Sffft! Then he hit Clayton on the right side again, this time for six yards on a third-and-three play, to the Pittsburgh three. Two running plays and two timeouts later, the rookie Hampton ran wide left and not a Steeler soul was in sight.
Pittsburgh quarterback Mark Malone's attempt for heroics ended quickly. Cornerback Paul Lankford intercepted his second pass at the Pittsburgh 44 with 25 seconds left. The Dolphins sat on the ball and Pittsburgh fell to 2-3.
And for the third time in three tries, Marino, the kid from Pittsburgh, had beaten the team he watched win four Super Bowls on TV.
Not all is lost in the Iron City. The one constant for the Steelers during the season's first five weeks has been their league-best pass defense.

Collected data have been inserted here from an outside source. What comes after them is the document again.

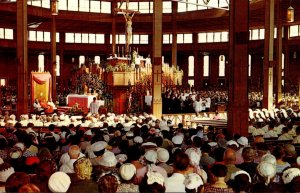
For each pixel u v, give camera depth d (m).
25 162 7.45
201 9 45.41
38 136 12.48
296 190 4.98
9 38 47.06
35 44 48.62
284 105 30.72
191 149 7.75
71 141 9.77
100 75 27.77
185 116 25.45
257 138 9.65
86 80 28.81
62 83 49.28
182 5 46.94
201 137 10.81
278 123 15.92
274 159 6.83
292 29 44.78
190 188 5.44
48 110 26.88
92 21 46.84
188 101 29.58
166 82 29.55
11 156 8.14
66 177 5.09
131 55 28.55
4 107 33.28
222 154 7.67
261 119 19.89
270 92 27.36
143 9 47.94
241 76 13.60
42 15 39.88
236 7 13.46
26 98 23.69
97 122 16.59
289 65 48.12
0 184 6.36
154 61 21.94
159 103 22.03
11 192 4.74
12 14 39.72
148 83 26.36
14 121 17.95
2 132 12.88
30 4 39.38
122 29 49.62
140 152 7.41
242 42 13.49
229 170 6.49
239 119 13.69
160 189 4.72
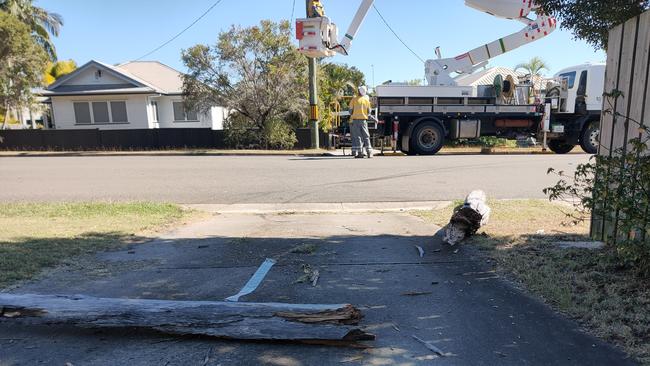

Their average yield prior to today was 122 yards.
In fact, when Marino passed Miami to its first score -- a drive that ended with Nathan's one-yard run -- it was the first time the Steelers had yielded a first-quarter touchdown in 18 regular-season games.
By halftime, though, the Steelers led, 17-14, due in large part to second-quarter gifts from Nathan and Miami cornerback John Swain.
Nathan fumbled at his 18 and the Steelers converted it to Walter Abercrombie's one-yard scoring run. Swain was guilty of pass intereference on the Miami one and Malone followed that with his touchdown pass to Weegie Thompson.
But Marino's final drive -- it was his, really -- negated all of that.